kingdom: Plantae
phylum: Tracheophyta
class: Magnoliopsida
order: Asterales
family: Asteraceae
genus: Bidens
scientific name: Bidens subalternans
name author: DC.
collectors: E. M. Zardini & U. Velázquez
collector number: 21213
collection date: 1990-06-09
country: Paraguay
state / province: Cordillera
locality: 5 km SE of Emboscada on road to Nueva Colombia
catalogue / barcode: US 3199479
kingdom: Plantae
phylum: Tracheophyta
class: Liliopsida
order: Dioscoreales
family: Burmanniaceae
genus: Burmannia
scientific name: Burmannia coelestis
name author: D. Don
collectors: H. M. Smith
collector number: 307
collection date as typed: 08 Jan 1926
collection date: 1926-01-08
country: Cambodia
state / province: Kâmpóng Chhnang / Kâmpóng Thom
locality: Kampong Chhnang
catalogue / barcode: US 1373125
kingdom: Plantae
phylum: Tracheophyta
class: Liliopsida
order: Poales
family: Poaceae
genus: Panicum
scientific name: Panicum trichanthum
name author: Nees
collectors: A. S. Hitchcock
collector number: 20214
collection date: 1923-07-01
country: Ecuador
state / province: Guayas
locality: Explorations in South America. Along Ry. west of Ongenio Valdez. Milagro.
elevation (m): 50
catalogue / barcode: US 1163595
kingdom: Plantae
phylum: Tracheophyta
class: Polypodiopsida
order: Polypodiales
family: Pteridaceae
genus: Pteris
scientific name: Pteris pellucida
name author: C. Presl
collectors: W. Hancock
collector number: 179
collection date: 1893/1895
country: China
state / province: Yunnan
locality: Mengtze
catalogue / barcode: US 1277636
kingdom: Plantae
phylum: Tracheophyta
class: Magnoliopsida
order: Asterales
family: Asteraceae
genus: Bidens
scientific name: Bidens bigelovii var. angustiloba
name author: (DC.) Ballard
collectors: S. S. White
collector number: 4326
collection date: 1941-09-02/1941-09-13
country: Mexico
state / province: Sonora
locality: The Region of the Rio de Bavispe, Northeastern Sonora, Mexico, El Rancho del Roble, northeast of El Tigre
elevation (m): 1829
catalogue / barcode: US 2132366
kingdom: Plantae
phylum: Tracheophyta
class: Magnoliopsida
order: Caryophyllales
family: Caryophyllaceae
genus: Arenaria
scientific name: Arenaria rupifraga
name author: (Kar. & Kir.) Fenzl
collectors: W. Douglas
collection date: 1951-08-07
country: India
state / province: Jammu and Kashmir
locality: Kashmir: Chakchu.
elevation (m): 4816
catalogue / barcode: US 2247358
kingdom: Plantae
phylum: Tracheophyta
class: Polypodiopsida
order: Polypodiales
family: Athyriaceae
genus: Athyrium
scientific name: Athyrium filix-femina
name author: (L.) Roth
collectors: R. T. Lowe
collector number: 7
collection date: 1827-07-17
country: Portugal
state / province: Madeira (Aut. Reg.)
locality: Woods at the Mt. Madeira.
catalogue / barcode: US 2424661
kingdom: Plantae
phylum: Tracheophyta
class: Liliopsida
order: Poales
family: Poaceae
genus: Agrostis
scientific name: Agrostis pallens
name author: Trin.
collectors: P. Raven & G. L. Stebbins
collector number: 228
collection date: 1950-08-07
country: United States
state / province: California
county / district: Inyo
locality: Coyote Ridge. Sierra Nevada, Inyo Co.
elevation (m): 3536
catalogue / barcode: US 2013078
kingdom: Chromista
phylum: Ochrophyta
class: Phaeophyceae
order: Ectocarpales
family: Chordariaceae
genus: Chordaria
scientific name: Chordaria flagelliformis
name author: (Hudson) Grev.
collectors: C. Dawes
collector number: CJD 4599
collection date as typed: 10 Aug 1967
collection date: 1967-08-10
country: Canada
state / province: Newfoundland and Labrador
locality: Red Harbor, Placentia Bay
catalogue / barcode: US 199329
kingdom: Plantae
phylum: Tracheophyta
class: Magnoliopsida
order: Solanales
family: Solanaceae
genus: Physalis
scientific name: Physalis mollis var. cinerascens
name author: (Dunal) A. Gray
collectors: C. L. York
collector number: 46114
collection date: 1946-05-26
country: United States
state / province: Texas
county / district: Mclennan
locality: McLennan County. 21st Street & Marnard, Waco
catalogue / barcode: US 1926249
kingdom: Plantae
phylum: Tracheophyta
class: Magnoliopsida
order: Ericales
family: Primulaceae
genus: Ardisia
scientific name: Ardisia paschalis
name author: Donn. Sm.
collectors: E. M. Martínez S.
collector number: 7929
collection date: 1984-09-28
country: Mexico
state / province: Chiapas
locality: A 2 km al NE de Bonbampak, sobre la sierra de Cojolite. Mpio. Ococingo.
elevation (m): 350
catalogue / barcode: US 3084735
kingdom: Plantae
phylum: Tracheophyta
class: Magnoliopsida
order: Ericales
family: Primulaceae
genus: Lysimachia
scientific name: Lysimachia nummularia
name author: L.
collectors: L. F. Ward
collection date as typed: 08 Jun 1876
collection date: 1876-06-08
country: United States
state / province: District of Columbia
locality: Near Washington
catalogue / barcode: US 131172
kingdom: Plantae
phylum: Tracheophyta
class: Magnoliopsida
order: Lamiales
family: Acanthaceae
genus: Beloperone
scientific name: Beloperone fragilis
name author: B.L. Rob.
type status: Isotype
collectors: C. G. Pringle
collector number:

....

_WHAT IS EXPECTED_:
Update the data above by changing each "state / province" to "region", leaving everything else the same.

_SOLVED EXERCISE_:
kingdom: Plantae
phylum: Tracheophyta
class: Magnoliopsida
order: Asterales
family: Asteraceae
genus: Bidens
scientific name: Bidens subalternans
name author: DC.
collectors: E. M. Zardini & U. Velázquez
collector number: 21213
collection date: 1990-06-09
country: Paraguay
region: Cordillera
locality: 5 km SE of Emboscada on road to Nueva Colombia
catalogue / barcode: US 3199479
kingdom: Plantae
phylum: Tracheophyta
class: Liliopsida
order: Dioscoreales
family: Burmanniaceae
genus: Burmannia
scientific name: Burmannia coelestis
name author: D. Don
collectors: H. M. Smith
collector number: 307
collection date as typed: 08 Jan 1926
collection date: 1926-01-08
country: Cambodia
region: Kâmpóng Chhnang / Kâmpóng Thom
locality: Kampong Chhnang
catalogue / barcode: US 1373125
kingdom: Plantae
phylum: Tracheophyta
class: Liliopsida
order: Poales
family: Poaceae
genus: Panicum
scientific name: Panicum trichanthum
name author: Nees
collectors: A. S. Hitchcock
collector number: 20214
collection date: 1923-07-01
country: Ecuador
region: Guayas
locality: Explorations in South America. Along Ry. west of Ongenio Valdez. Milagro.
elevation (m): 50
catalogue / barcode: US 1163595
kingdom: Plantae
phylum: Tracheophyta
class: Polypodiopsida
order: Polypodiales
family: Pteridaceae
genus: Pteris
scientific name: Pteris pellucida
name author: C. Presl
collectors: W. Hancock
collector number: 179
collection date: 1893/1895
country: China
region: Yunnan
locality: Mengtze
catalogue / barcode: US 1277636
kingdom: Plantae
phylum: Tracheophyta
class: Magnoliopsida
order: Asterales
family: Asteraceae
genus: Bidens
scientific name: Bidens bigelovii var. angustiloba
name author: (DC.) Ballard
collectors: S. S. White
collector number: 4326
collection date: 1941-09-02/1941-09-13
country: Mexico
region: Sonora
locality: The Region of the Rio de Bavispe, Northeastern Sonora, Mexico, El Rancho del Roble, northeast of El Tigre
elevation (m): 1829
catalogue / barcode: US 2132366
kingdom: Plantae
phylum: Tracheophyta
class: Magnoliopsida
order: Caryophyllales
family: Caryophyllaceae
genus: Arenaria
scientific name: Arenaria rupifraga
name author: (Kar. & Kir.) Fenzl
collectors: W. Douglas
collection date: 1951-08-07
country: India
region: Jammu and Kashmir
locality: Kashmir: Chakchu.
elevation (m): 4816
catalogue / barcode: US 2247358
kingdom: Plantae
phylum: Tracheophyta
class: Polypodiopsida
order: Polypodiales
family: Athyriaceae
genus: Athyrium
scientific name: Athyrium filix-femina
name author: (L.) Roth
collectors: R. T. Lowe
collector number: 7
collection date: 1827-07-17
country: Portugal
region: Madeira (Aut. Reg.)
locality: Woods at the Mt. Madeira.
catalogue / barcode: US 2424661
kingdom: Plantae
phylum: Tracheophyta
class: Liliopsida
order: Poales
family: Poaceae
genus: Agrostis
scientific name: Agrostis pallens
name author: Trin.
collectors: P. Raven & G. L. Stebbins
collector number: 228
collection date: 1950-08-07
country: United States
region: California
county / district: Inyo
locality: Coyote Ridge. Sierra Nevada, Inyo Co.
elevation (m): 3536
catalogue / barcode: US 2013078
kingdom: Chromista
phylum: Ochrophyta
class: Phaeophyceae
order: Ectocarpales
family: Chordariaceae
genus: Chordaria
scientific name: Chordaria flagelliformis
name author: (Hudson) Grev.
collectors: C. Dawes
collector number: CJD 4599
collection date as typed: 10 Aug 1967
collection date: 1967-08-10
country: Canada
region: Newfoundland and Labrador
locality: Red Harbor, Placentia Bay
catalogue / barcode: US 199329
kingdom: Plantae
phylum: Tracheophyta
class: Magnoliopsida
order: Solanales
family: Solanaceae
genus: Physalis
scientific name: Physalis mollis var. cinerascens
name author: (Dunal) A. Gray
collectors: C. L. York
collector number: 46114
collection date: 1946-05-26
country: United States
region: Texas
county / district: Mclennan
locality: McLennan County. 21st Street & Marnard, Waco
catalogue / barcode: US 1926249
kingdom: Plantae
phylum: Tracheophyta
class: Magnoliopsida
order: Ericales
family: Primulaceae
genus: Ardisia
scientific name: Ardisia paschalis
name author: Donn. Sm.
collectors: E. M. Martínez S.
collector number: 7929
collection date: 1984-09-28
country: Mexico
region: Chiapas
locality: A 2 km al NE de Bonbampak, sobre la sierra de Cojolite. Mpio. Ococingo.
elevation (m): 350
catalogue / barcode: US 3084735
kingdom: Plantae
phylum: Tracheophyta
class: Magnoliopsida
order: Ericales
family: Primulaceae
genus: Lysimachia
scientific name: Lysimachia nummularia
name author: L.
collectors: L. F. Ward
collection date as typed: 08 Jun 1876
collection date: 1876-06-08
country: United States
region: District of Columbia
locality: Near Washington
catalogue / barcode: US 131172
kingdom: Plantae
phylum: Tracheophyta
class: Magnoliopsida
order: Lamiales
family: Acanthaceae
genus: Beloperone
scientific name: Beloperone fragilis
name author: B.L. Rob.
type status: Isotype
collectors: C. G. Pringle
collector number:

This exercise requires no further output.